---- Text block
** Data reading and variable selection from raw data
** East Asian Social Survey - South Korea

** 01. Reading data **

cap log close
clear all
set more off
cd /*insert you work directory here*/
use /*read your data here*/ 

** 01.1. Selecting only South Korea **

keep if V2 == 3

** 02. Consructing year and country variables **

ge year=2006
lab var year "survey year"

ge country=410
lab var country "ISO country code"
//Korea: 410 (ISO Country Codes) 


** 03. ID variables **

ge pid=V3
lab var pid "person id"

** 04. Basic Demographics (Sex and Age/birth year) **

ge sex=SEX
lab var sex "sex"
lab def sex 1 "male" 2 "female"
lab val sex sex

ge age=AGE
lab var age "age"

ge birthyr = year - age

** 05. Siblings **

* number of brothers/sisters does not include respondent. Original measure includes respondent, so we subtract one.

ge nsibs=V10 - 1

* number of brothers and sisters variables. V5 and V6 capture older brother and sisters respectively, while V8 and V9 capture younger brothers and sisters*

ge nbro = V5 + V8
ge nsis = V6 + V9

ge birthorder= V5 + V6 + 1

lab var nbro "number of brothers"
lab var nsis "number of sisters"
lab var nsibs "number of siblings"
lab var birthorder "birth order"


** 06. Own education **

rename EDUCYRS educ_yrs

rename DEGREE educ_cat


//label respondent education

lab var educ_yrs "number of years of education completed"

lab var educ_cat "highest level of education completed"


** 07. Parents' education: Father and/or Mother **

rename PADEGR faeduc_cat

rename MADEGR moeduc_cat

rename PAEDYRS faeduc_yrs

rename MAEDYRS moeduc_yrs

lab var faeduc_cat "father's education level"

lab var moeduc_cat "mother's education level"
--------
■ Tasks:
A: In the South Korea survey script, what ISO country code is given to Korea?
B: Quote the South Korea survey script, everything from "ge birthyr = year" down to "we subtract one.".
C: Continue the South Korea survey script past its last line.
The lines that come after the South Korea survey script have no part in this work.
---- Data below
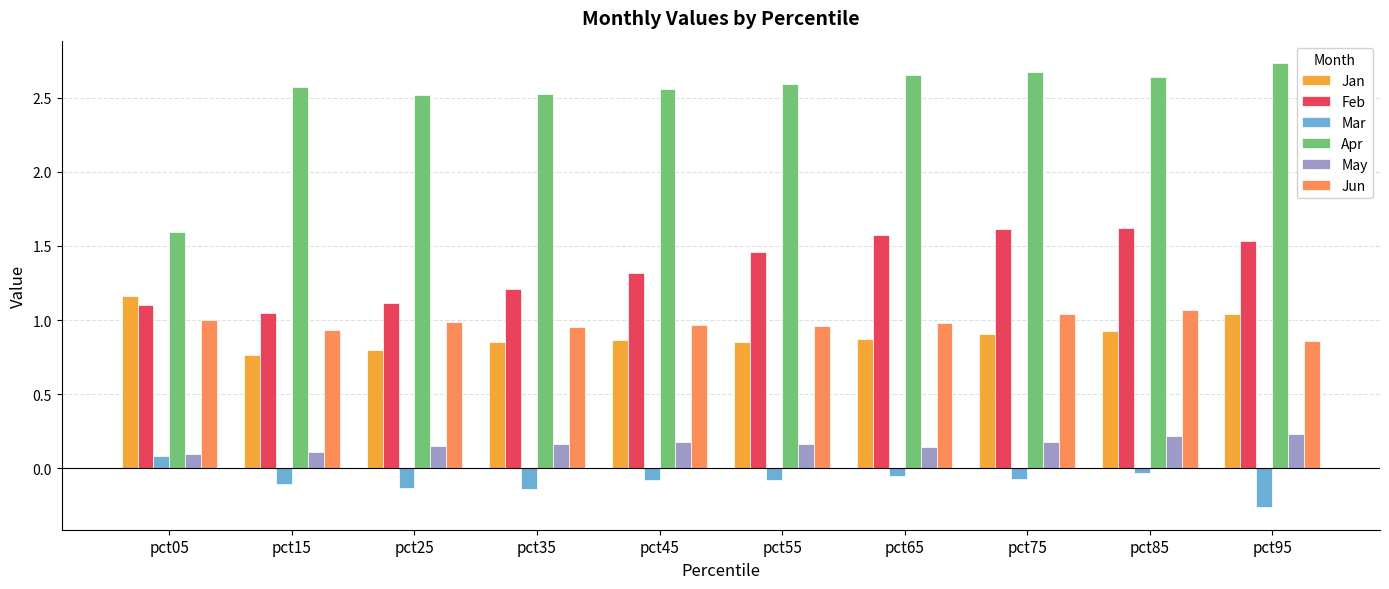

Which series changed the most between pct05 and pct35?

Apr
--------
■ Solved tasks:
A: 410

B:
ge birthyr = year - age

** 05. Siblings **

* number of brothers/sisters does not include respondent. Original measure includes respondent, so we subtract one.

C:
lab var faeduc_yrs "father's number of years of education completed"

lab var moeduc_yrs "mother's number of years of education completed"


** 08. Own occupation **

rename ISCO88 occ_ISCO

rename WRKST emp_stat

lab var occ_ISCO "current occupation_ISCO88, 4 digit"

lab var emp_stat "employment status"


** 09. Parents' occupation **

//not available

** 10. Tabulate the Identified Variables **

log using /*insert you work directory here*/, replace text

** Data reading and variable selection from raw data
** East Asian Social Survey - South Korea

** Sex **
tab sex

** Age, Birth Year **
sum age birthyr, d

** Siblings **
sum nsibs nsis nbro birthorder, d

** R's Own Education **
tab1 educ_cat educ_yrs

** Parental Education **
tab1 faeduc_cat moeduc_cat faeduc_yrs moeduc_yrs

** R's Own Occupation **
tab1 occ_ISCO emp_stat

log close

** 11. Keep the identified variables only

keep year country pid sex age birthyr ///
	 nsibs nsis nbro birthorder ///
	 educ_cat faeduc_cat moeduc_cat educ_yrs faeduc_yrs moeduc_yrs ///
	 emp_stat occ_ISCO


**Create ISCED Education Variable**


ge educ_ISCED = .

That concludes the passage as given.